Au final, seules les RH paraissent encore en retrait sur ces nouvelles formes de travail en réseau qui demandent pourtant un fort accompagnement, et peuvent, le cas échéant, chahuter les organisations de travail. « L'outil ne sert pas à grand-chose si, auparavant, il n'y a pas de collaboration dans l'équipe », avertit Philippe Donguy, directeur général de Spie Tondella, une filiale de Spie Batignolles qui a mis en place une plate-forme Mayetic pour gérer ses chantiers de construction en mode projet et être plus réactive face à ses prospects. C'est à la fonction RH qu'incombe, en effet, la réflexion préalable sur les règles d'usage et l'impact sur les processus de travail. « Comment réconcilier des logiques individuelles d'évaluation et des logiques de collaboration et de gestion de savoirs collectifs ? », s'interroge François Sylva, du Cnam et de l'école de management marseillaise Euromed. Faut-il récompenser la collaboration ? Sur quels critères ? De nouveaux métiers vont-ils émerger ? Sans parler de l'éternel débat sur le lien social qui, naturellement, accuse le coup. Autant de questions auxquelles les DRH devront répondre.

Transformation radicale

« En France, contrairement aux Etats-Unis ou au Canada, les DRH n'ont pas pris la mesure des phénomènes collaboratifs », regrette Michel Germain, du cabinet Synergence Majeure. « Certains métiers vont se transformer radicalement, la nature même du contrat de travail risque d'évoluer », prédit, quant à lui, Richard Collin, fondateur du KM Forum et vice-président de l'Afnet (Association francophone des utilisateurs du net).

L'essentiel

1Le marché des solutions de travail collaboratif devrait peser quelque 9,6 milliards d'euros de chiffre d'affaires en 2006. En France, la croissance s'accélère depuis deux ans.

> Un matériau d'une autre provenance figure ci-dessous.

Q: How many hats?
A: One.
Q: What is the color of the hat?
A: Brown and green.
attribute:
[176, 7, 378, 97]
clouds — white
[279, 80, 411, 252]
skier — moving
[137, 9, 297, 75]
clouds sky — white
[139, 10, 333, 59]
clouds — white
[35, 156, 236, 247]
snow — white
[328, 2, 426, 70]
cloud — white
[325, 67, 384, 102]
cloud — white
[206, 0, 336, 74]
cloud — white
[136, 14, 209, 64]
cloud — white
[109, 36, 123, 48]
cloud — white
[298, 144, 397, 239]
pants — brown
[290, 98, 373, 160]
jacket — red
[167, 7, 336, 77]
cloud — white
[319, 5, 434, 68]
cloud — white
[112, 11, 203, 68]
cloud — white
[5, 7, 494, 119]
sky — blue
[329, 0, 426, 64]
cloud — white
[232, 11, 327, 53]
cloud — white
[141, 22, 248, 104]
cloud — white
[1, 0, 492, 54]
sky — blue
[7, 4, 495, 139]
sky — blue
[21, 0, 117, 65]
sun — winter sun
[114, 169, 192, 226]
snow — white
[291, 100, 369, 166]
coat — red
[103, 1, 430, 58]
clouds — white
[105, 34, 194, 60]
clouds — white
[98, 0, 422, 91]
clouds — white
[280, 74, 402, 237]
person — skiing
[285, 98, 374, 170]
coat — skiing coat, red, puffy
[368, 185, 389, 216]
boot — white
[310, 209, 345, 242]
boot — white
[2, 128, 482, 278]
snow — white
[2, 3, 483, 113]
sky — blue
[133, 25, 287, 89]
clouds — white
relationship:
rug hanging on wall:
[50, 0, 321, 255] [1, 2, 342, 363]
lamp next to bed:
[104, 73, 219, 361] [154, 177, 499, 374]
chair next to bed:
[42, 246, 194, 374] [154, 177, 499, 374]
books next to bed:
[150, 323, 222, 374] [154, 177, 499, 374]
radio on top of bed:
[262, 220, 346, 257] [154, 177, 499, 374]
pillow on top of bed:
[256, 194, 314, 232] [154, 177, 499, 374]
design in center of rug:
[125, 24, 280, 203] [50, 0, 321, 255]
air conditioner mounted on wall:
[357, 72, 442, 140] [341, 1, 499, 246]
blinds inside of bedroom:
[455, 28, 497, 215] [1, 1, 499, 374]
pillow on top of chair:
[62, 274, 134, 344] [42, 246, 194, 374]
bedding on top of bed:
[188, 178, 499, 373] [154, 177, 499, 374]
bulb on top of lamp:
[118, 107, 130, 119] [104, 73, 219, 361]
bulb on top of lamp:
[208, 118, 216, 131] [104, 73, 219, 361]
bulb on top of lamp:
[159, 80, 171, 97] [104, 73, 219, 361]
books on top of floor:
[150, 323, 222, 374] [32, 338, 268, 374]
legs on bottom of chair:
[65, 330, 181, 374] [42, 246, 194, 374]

2Le travail en mode projet, la gestion des connaissances et la «performance métier» sont, aujourd'hui, les moteurs du développement des solutions collaboratives dans les entreprises.

3Les DRH devront s'intéresser à ces nouvelles formes de travailqui recouvrent de nombreuses problématiques de ressources humaines.

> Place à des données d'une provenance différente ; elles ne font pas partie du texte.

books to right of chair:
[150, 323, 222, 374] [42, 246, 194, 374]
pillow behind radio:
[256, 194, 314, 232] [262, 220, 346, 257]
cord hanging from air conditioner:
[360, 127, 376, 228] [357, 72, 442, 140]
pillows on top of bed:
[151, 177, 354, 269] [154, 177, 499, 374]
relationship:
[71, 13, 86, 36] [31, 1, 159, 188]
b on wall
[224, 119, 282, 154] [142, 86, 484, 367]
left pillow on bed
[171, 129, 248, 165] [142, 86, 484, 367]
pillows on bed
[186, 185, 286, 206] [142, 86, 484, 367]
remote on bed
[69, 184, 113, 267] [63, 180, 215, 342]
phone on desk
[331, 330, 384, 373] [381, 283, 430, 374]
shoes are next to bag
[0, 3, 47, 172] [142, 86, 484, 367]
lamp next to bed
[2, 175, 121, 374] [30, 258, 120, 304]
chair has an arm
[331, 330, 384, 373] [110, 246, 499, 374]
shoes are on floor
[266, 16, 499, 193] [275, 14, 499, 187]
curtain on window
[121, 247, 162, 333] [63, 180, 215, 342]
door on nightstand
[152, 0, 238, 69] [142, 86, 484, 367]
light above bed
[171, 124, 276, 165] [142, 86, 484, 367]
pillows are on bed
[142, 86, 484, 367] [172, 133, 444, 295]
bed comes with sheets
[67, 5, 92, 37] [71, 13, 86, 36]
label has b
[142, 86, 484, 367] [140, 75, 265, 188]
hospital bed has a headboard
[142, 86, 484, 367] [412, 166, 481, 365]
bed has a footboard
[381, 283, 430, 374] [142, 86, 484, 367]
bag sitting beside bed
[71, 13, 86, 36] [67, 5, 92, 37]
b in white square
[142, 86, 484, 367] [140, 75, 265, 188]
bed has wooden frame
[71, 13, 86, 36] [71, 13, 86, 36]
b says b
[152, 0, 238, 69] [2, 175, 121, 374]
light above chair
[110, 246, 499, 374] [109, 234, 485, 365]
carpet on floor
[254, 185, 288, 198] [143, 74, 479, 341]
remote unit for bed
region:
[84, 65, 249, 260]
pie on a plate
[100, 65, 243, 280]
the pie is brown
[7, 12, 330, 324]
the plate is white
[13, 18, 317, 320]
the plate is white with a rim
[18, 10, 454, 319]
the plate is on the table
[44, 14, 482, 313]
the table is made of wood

Les messageries instantanées : être toujours en alerte

Voilà un exemple d'usage grand public que les entreprises sont en passe d'adopter. Depuis quelques années déjà, Microsoft, AOL ou Yahoo proposent des systèmes de messagerie instantanée particulièrement appréciés des adolescents.

Aujourd'hui, les entreprises commencent à intégrer ces outils. L'ensemble des salariés utilisant un système de messagerie instantanée savent, à tout moment, qui est connecté, qui est disponible pour discuter... A partir de là, il suffit d'entrer en contact et d'échanger par écrit en temps réel.

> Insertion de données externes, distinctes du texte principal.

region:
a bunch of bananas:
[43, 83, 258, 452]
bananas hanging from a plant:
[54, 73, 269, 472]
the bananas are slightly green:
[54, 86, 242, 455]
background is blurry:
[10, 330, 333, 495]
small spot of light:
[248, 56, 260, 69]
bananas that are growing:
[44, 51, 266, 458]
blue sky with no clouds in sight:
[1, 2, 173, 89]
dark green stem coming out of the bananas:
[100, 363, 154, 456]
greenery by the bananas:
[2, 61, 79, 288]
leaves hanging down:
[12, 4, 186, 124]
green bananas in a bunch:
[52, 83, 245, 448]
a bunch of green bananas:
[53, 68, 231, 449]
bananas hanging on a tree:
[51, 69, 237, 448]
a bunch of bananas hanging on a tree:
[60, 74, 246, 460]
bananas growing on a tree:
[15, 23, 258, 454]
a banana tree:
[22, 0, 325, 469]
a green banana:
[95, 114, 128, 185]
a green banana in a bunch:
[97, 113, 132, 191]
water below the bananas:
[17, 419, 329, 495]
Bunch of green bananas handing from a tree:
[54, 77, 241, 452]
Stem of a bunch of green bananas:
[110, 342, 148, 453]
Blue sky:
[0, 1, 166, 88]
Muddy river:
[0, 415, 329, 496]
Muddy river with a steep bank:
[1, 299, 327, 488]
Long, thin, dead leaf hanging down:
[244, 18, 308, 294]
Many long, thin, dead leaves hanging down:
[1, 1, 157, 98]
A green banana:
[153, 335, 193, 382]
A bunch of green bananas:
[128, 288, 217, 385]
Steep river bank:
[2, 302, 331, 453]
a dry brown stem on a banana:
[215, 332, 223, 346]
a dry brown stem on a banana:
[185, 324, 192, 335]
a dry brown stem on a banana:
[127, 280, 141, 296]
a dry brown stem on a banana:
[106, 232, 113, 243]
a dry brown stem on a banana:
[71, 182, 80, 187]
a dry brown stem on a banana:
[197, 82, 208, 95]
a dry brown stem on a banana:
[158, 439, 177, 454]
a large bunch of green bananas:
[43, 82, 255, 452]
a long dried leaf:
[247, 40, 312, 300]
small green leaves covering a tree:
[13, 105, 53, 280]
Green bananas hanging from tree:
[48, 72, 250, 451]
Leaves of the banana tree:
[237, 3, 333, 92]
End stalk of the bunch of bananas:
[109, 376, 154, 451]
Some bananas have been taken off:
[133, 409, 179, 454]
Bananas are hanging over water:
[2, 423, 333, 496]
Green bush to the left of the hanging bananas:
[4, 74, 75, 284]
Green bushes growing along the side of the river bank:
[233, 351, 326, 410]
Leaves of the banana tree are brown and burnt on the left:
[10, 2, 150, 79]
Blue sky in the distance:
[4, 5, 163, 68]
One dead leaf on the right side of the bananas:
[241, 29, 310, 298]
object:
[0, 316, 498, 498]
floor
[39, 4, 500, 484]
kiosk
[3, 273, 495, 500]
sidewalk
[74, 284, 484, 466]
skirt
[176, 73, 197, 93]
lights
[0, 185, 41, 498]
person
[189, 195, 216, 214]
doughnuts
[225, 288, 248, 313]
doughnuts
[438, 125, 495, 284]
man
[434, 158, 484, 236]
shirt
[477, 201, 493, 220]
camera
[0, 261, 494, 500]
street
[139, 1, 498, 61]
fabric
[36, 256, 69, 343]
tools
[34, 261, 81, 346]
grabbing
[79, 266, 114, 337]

Selon une enquête réalisée par ComSc, en juillet 2004, plus de 25 % des entreprises américaines utiliseraient des messageries instantanées pour faciliter les collaborations sur le réseau. Une tendance qui s'inscrit dans la logique d'une montée en puissance des outils collaboratifs synchrones dans les entreprises avec, notamment, les solutions de «réunions virtuelles». Une collaboration en temps réel susceptible de générer un certain stress, puisqu'elle ouvre la porte à des sollicitations quasi permanentes qui hachent l'activité quotidienne et consolident l'image d'un travail en zapping.

« L'urgent devient la norme », note Annie Jarry, déléguée syndicale CFDT chez IBM, une entreprise qui a généralisé la messagerie instantanée.